======== Listed records

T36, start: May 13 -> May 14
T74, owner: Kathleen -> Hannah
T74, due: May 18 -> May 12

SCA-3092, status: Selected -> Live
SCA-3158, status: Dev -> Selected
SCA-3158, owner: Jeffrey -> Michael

================
======== Listed records

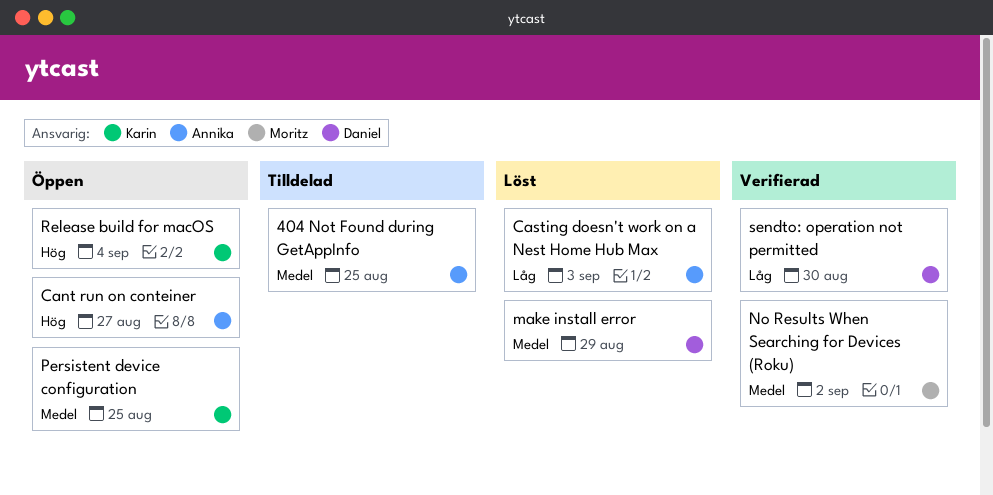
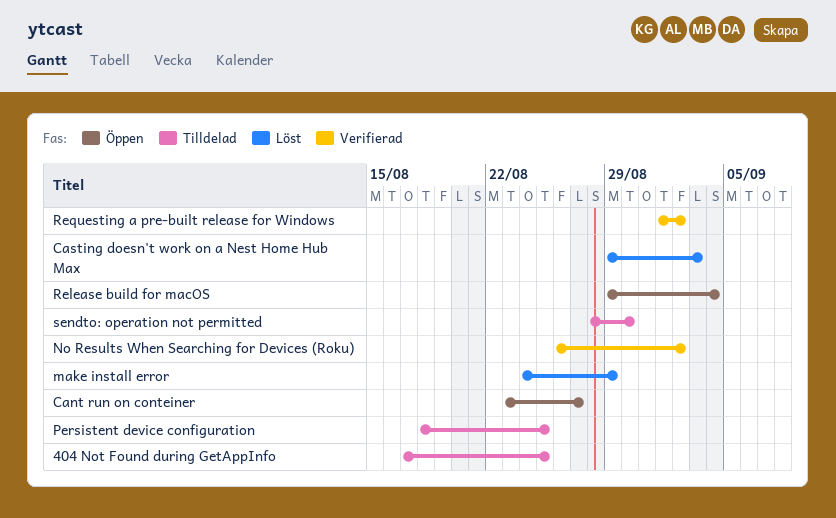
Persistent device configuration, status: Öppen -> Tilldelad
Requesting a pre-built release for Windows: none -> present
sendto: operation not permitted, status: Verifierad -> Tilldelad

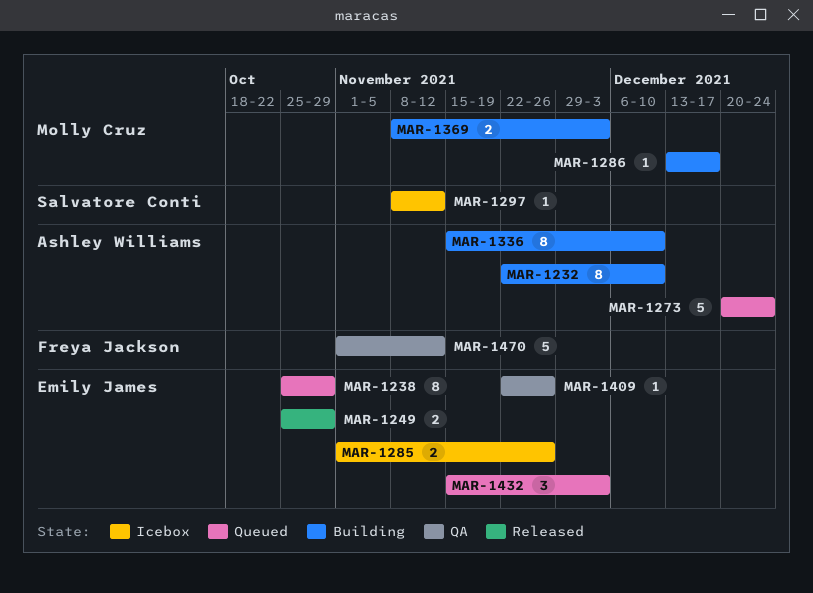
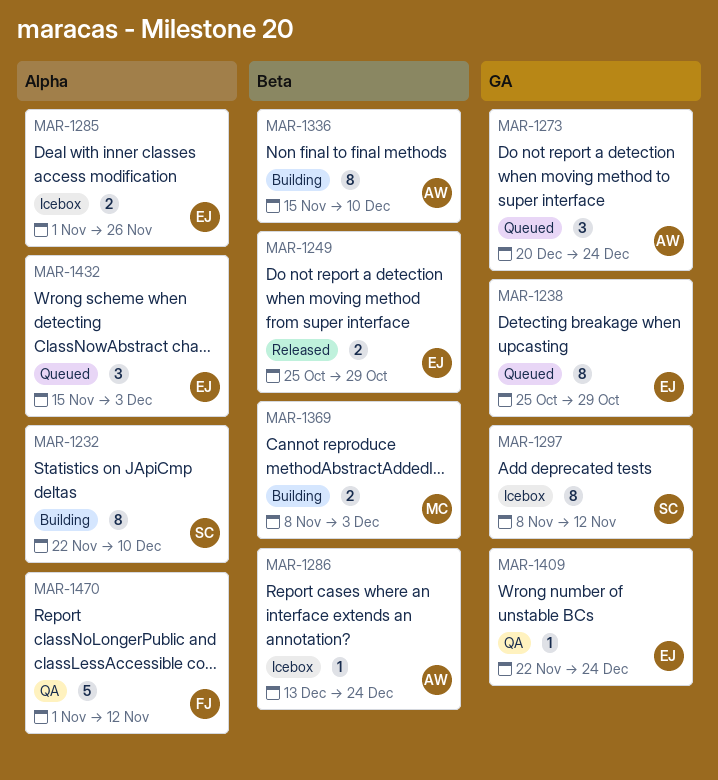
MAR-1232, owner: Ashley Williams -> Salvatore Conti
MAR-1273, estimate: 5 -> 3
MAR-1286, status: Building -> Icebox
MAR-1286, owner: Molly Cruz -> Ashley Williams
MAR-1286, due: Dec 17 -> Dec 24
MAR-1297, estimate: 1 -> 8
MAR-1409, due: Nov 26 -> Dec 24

================
======== Listed records

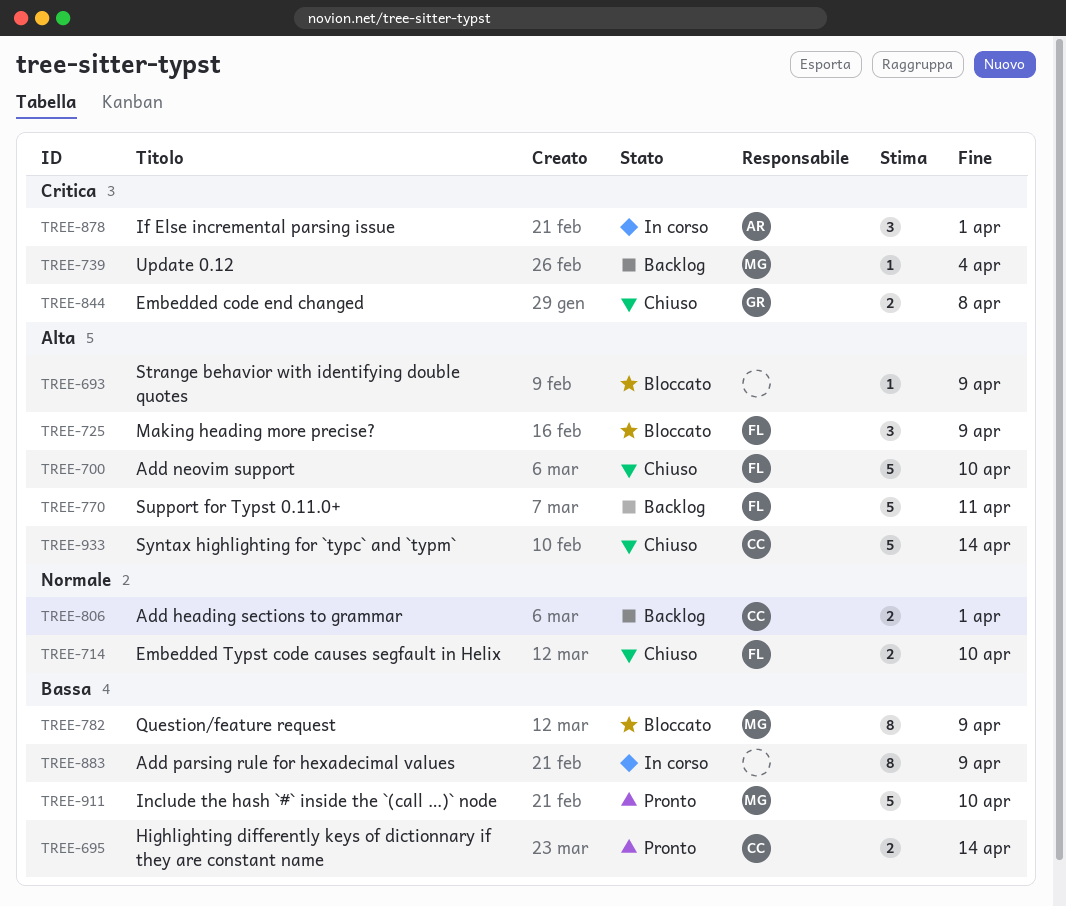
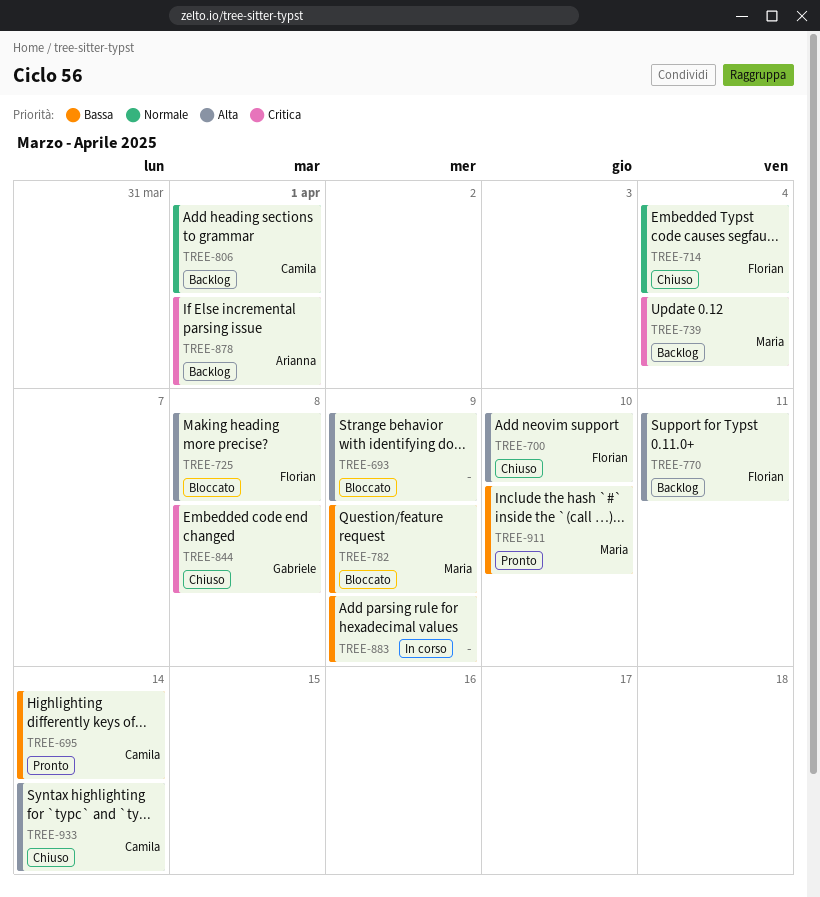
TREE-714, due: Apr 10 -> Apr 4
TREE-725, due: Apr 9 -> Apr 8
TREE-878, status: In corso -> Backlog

================

▸ **What you are asked to do**:
Please repeat the lines of the material above exactly, starting with the line that contains "sendto: operation not" and ending with the line that contains "MAR-1409, due: Nov 26 -> Dec 24". Leave the pictures out.

▸ **Task solution**:
sendto: operation not permitted, status: Verifierad -> Tilldelad

MAR-1232, owner: Ashley Williams -> Salvatore Conti
MAR-1273, estimate: 5 -> 3
MAR-1286, status: Building -> Icebox
MAR-1286, owner: Molly Cruz -> Ashley Williams
MAR-1286, due: Dec 17 -> Dec 24
MAR-1297, estimate: 1 -> 8
MAR-1409, due: Nov 26 -> Dec 24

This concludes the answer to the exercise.